This nativity scene above the main entrance to St. Joseph’s Ukrainian Catholic Church is a rare example of Byzantine iconography in stained glass. Photo courtesy of Eccliesiastical Art & Design, Ltd.

Nativity puts Byzantine art on grand scale at Winnipeg Ukrainian Church

  • December 19, 2016

Nativity scenes are common during the Christmas season but few in Canada can match a stained glass window in a Winnipeg church for size and splendour.

Created by prominent iconographer Sviatoslav Makarenko of Yonkers, N.Y., the window is a rare example of Byzantine iconography in the leaded stained-glass medium. It dazzles above the main entrance of St. Joseph’s Ukrainian Catholic Church.
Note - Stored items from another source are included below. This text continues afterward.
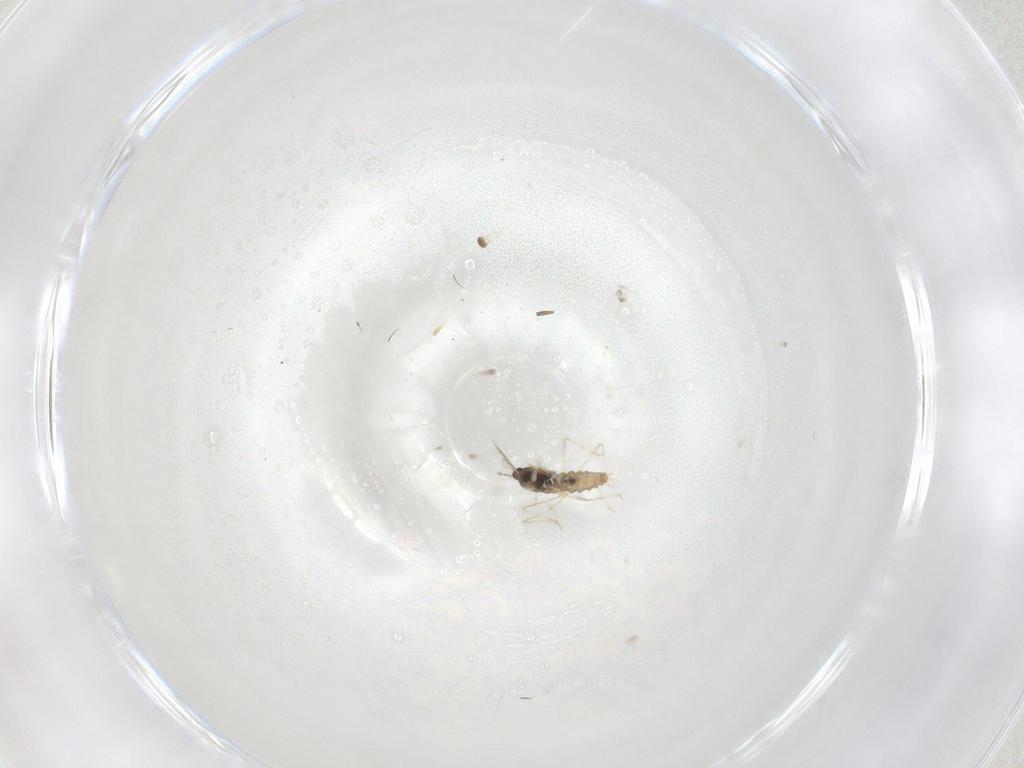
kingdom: Animalia
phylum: Arthropoda
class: Insecta
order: Diptera
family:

As the artist explains, the colours, placement, elongated features and otherworldliness of the depictions are integral to traditional Byzantine art. Viewers are struck not only by the window’s beauty but by its sheer size, nearly 400 square feet (21 x 19) across 39 colourful panels.

Makarenko said there were “very few historical precedents for iconography” like this before he began his stained-glass icon in 2010.

“It is not part of our Eastern Christian tradition and it is only with the advent of modern architecture and technology that an iconographer can be confronted with the problem with designing the icon of the nativity in glass in such a monumental scale,” explained Makarenko, who operates Ecclesiastical Art & Design, Ltd.

“The artistic vision in this window is to use simplicity and accuracy of line together with the clarity and purity of colour to achieve the beauty and truth of the meaning of the nativity.”

In Eastern Christian traditions, icons are more than decorations, said Fr. Dymytro Dnistrian. They are “windows to Heaven” through which God’s mercy flows, he said.

“Icons help us to experience God’s mercy, especially during times of prayer,” he said.